AS COISAS QUE ELE DIZIA/PALAVRAS AOS ASNOS

Ele verbalizava muito. Ela era calada. Ele dizia todos os dias que a amava, ela silenciava. Ele cobrava falas, ela as gravava no coração. Ele jurava amor sincero e eterno, ela desconfiava, não do sentimento, mas do resistir através do tempo.

Eram muitas barreiras a vencer. A maior delas, a compreensão de que um grande amor não acontece sempre e que diante dele, a correta atitude deve ser a coragem de pronunciar o sim.

Enfim, aquele amor falante dizia muitas coisas.

Entre as muitas declarações que ele fazia, lembro-me de algumas:

- que a beleza da juventude é a beleza dos asnos;

- que as mulheres parideiras amaldiçoavam seus maridos durante o parto, mas na visão do rebento vindo à luz, os chamavam de queridos, meu homem, em prantos agradeciam por serem os pais dos seus filhos, e pediam a cria em seus braços como lobas vorazes declarando: “é meu, é meu, é meu”;

- que estranhas são as mulheres, lamentosas se os bebês choram , aflitas se eles repousam quietos, no bercinho, chegando mesmo a passar espelhos diante do nariz vendo se respiram, entrando sorrateiras no aposento verificando se dormem, se estão ali, perfeitos, guardados, vivos, bem.

- que o ideal procurado pelas mulheres não existe.

- que ela era feliz e não sabia.

Ele falava muitas coisas.

E continua conversando muito com seu ex-amor. Através do seu silêncio.

Ele, que escrevia lindos versos de amor.

Às vezes, para conversarem sobre assunto de seu interesse, marcam encontro no Centro, num edifício chamado fórum, de um certo João Mendes.

É. Aquele amor ainda diz muitas coisas, nas entrelinhas do vácuo que os separa.

Perdeu o romantismo de cartinhas vindas ao seu encontro quando chegava do trabalho. Não tem mais a criatividade dos amantes burlando obstáculos.

Agora posta envelopadas palavras técnicas, marcando audiências pagas em espécie de bens tangíveis e abstratos, em módicas prestações.

Noutro dia, missiva deu conta de seu estado muito enfermo, dos gastos dispendidos com hospitais, médicos, enfermeiras e funcionários que perambulam na sua pequena mansão. Por isso, peticionava a interrupção pecuniária ao fruto daquele amor loquaz.

Aquele amante criativo está muito mal.
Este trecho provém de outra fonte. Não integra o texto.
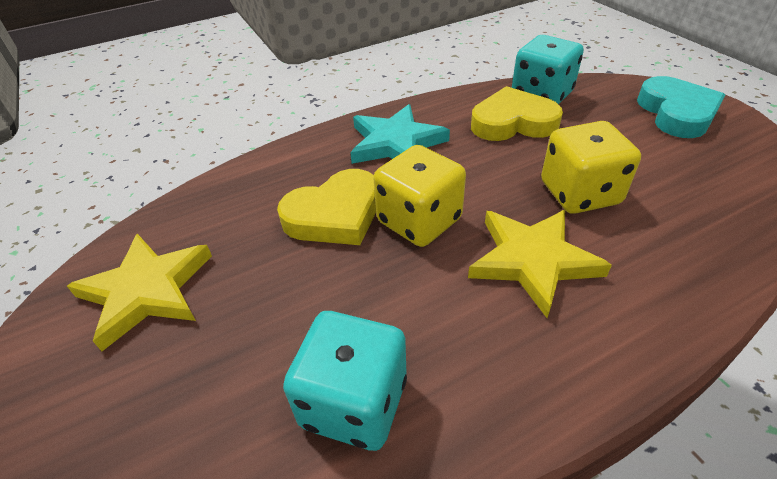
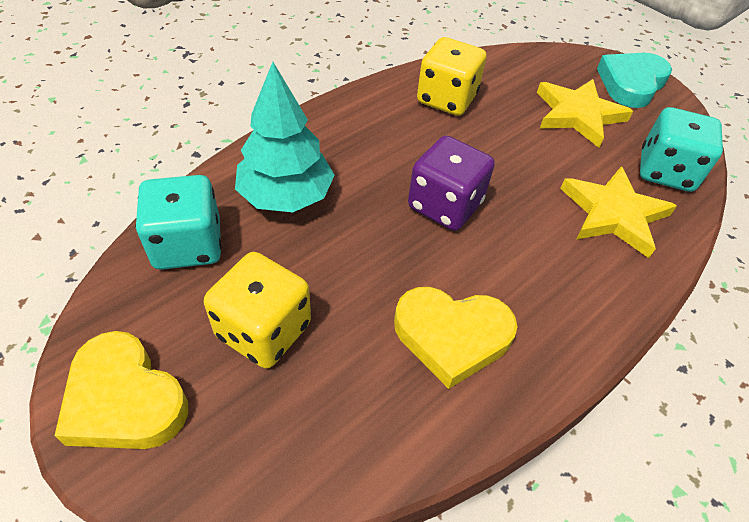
purple dice: 0 -> 1
turquoise star: 1 -> 0
turquoise tree: 0 -> 1

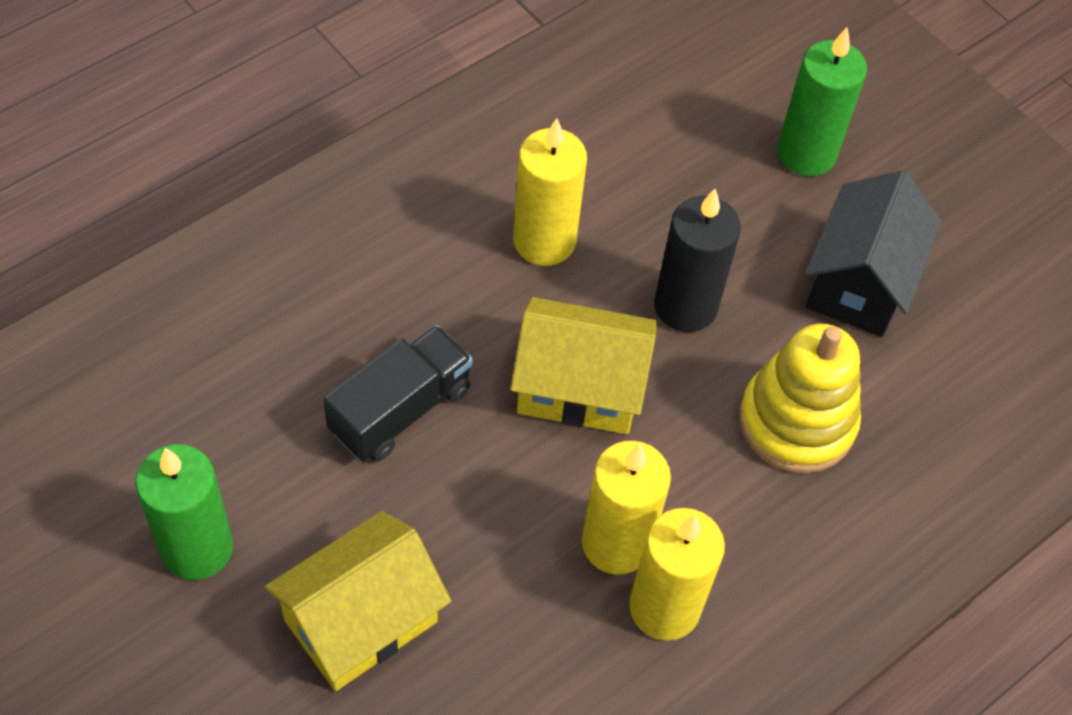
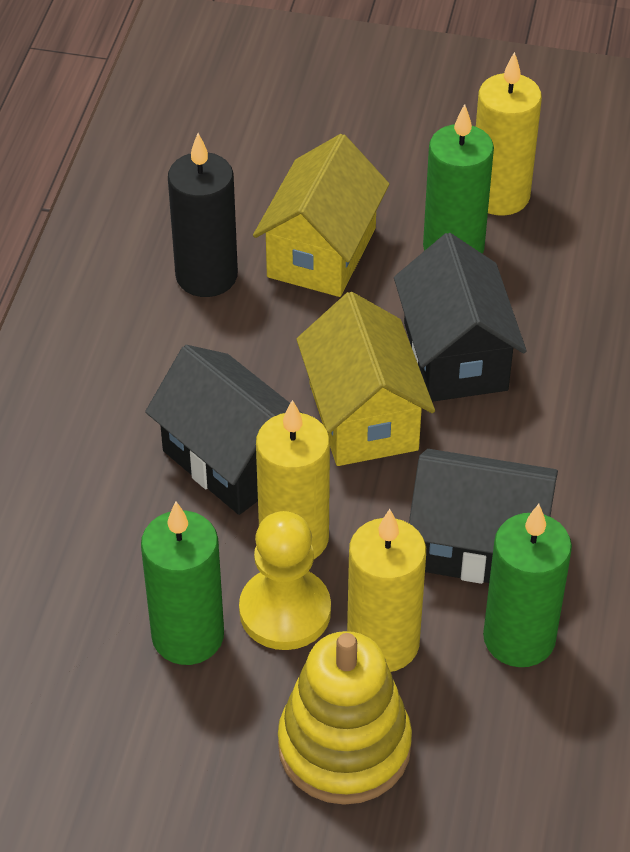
black house: 1 -> 3
black truck: 1 -> 0
green candle: 2 -> 3
yellow pawn: 0 -> 1

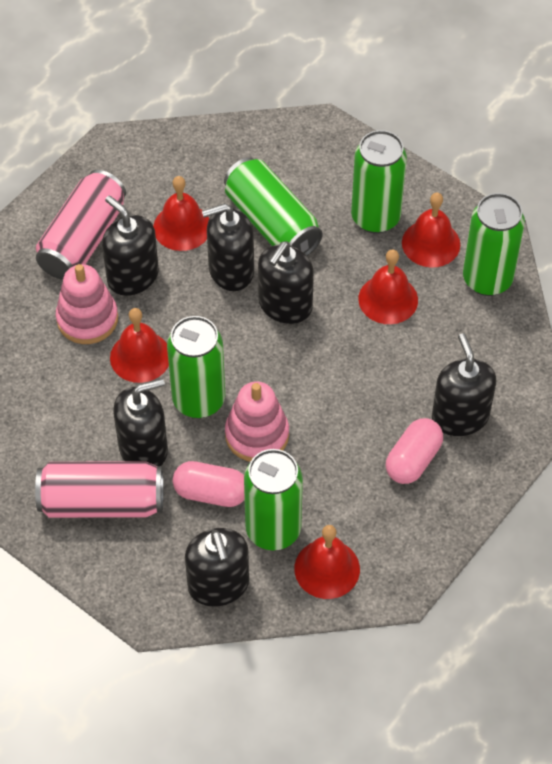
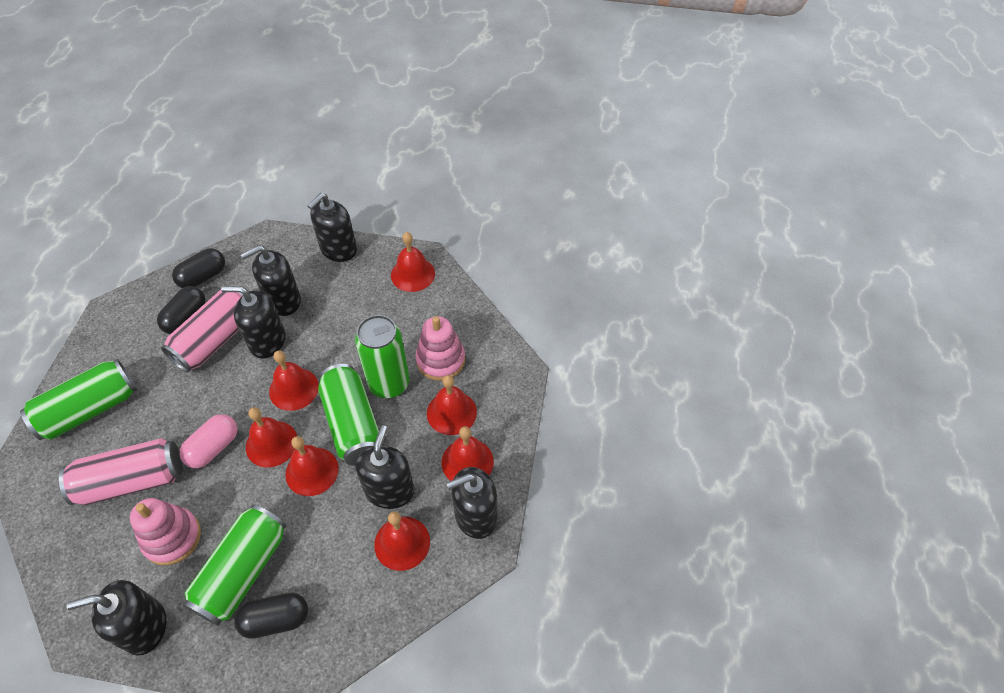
black capsule: 0 -> 3
green can: 5 -> 4
pink capsule: 2 -> 1
red bell: 5 -> 7

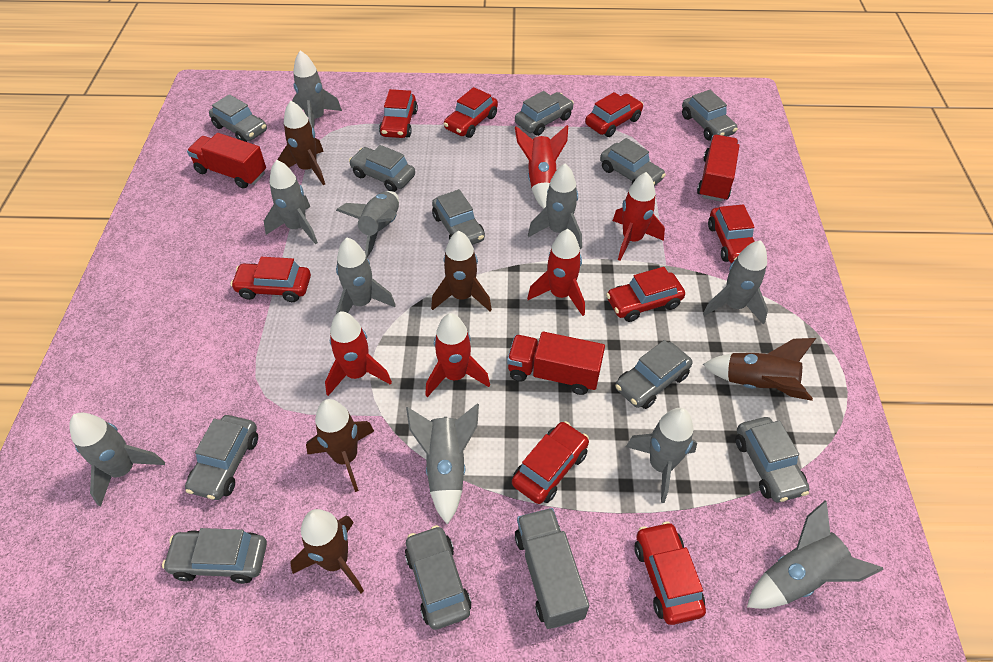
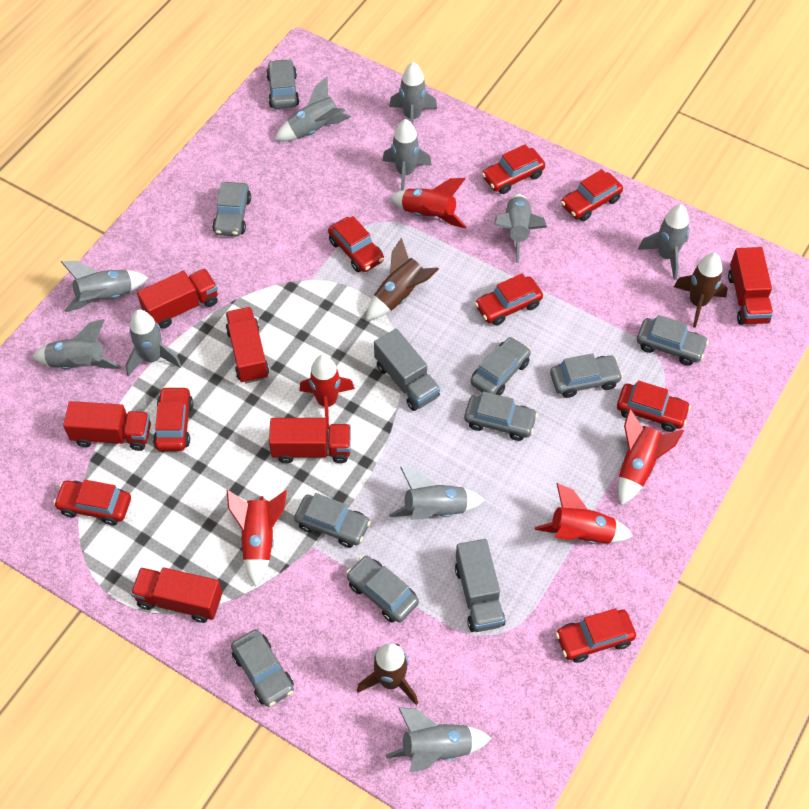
brown rocket: 5 -> 3
grey car: 11 -> 9
grey truck: 1 -> 2
red truck: 3 -> 6

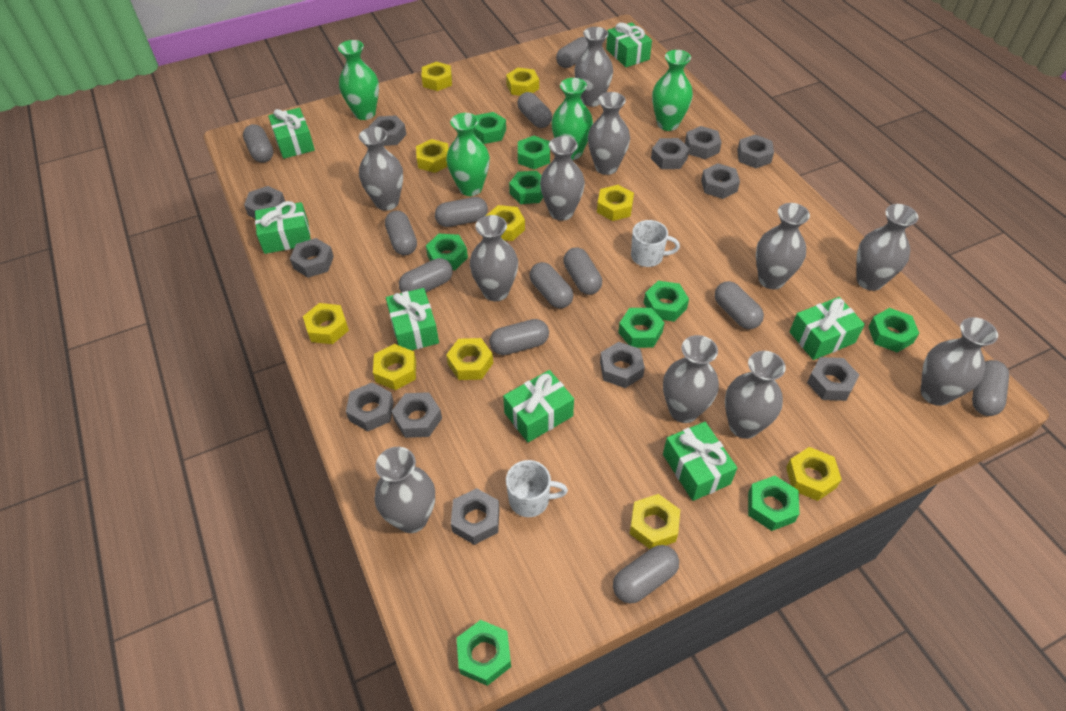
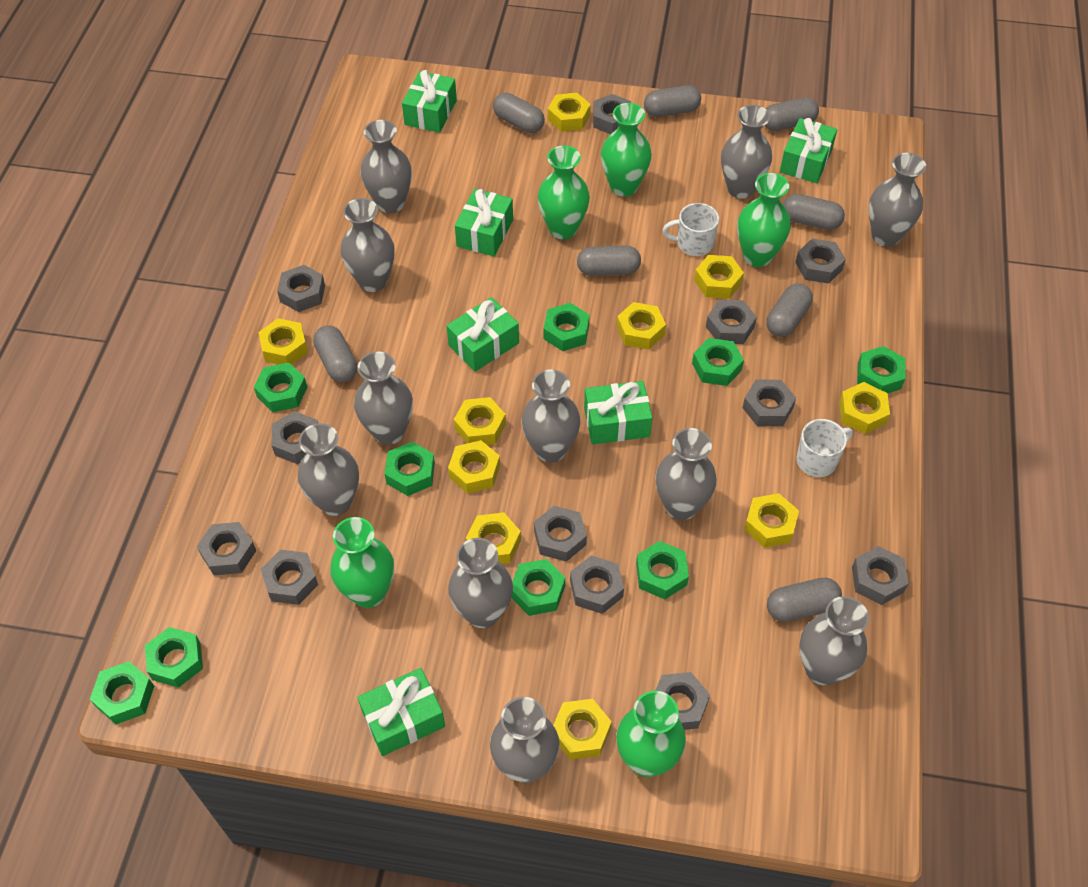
green gift: 7 -> 6
green vase: 4 -> 5
grey capsule: 12 -> 8

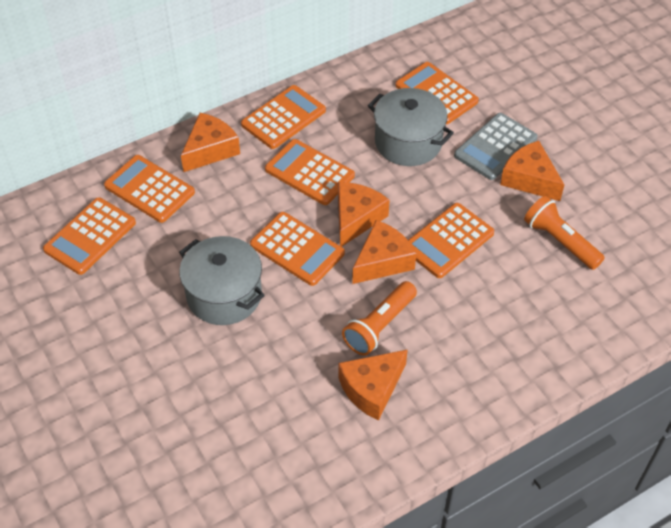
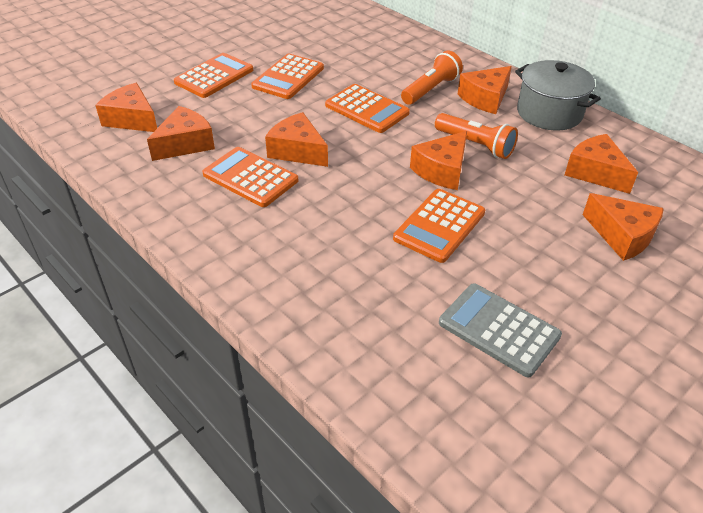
grey pot: 2 -> 1
orange calculator: 7 -> 5
orange cheese: 5 -> 7

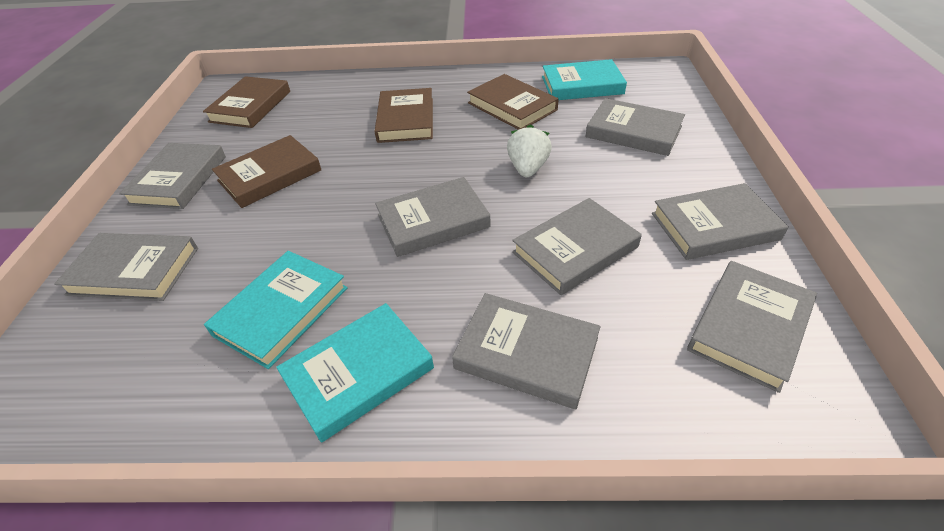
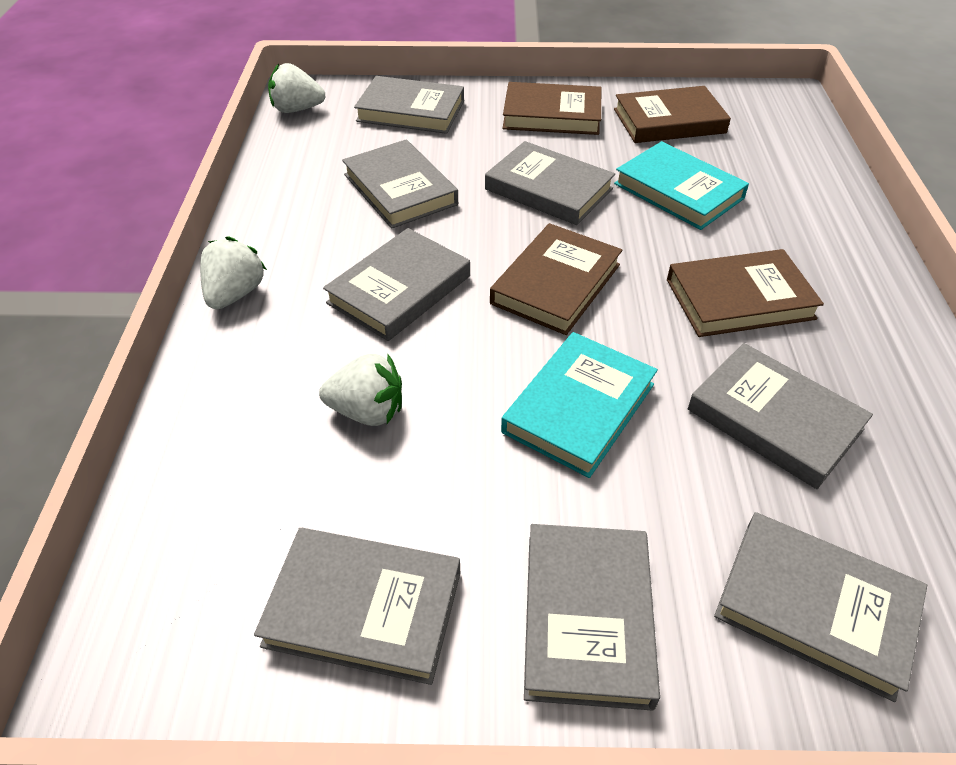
turquoise book: 3 -> 2
white strawberry: 1 -> 3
Sem versos, sem poesia, sem conjugar o verbo amar nos diversos modos e tempos.

Só escritos técnicos, científicos, aguardando uma humanidade a ser beneficiada por sua sabedoria, fruto do trabalho a que se dedicou, imolado em sacrifício, doando sua saúde, sua liberdade, quiçá sua felicidade. Suas palavras ecoam.

Muito do que ele disse era verdade. Quase tudo. Tudo. Principalmente sobre a juventude, a beleza e a felicidade dos asnos.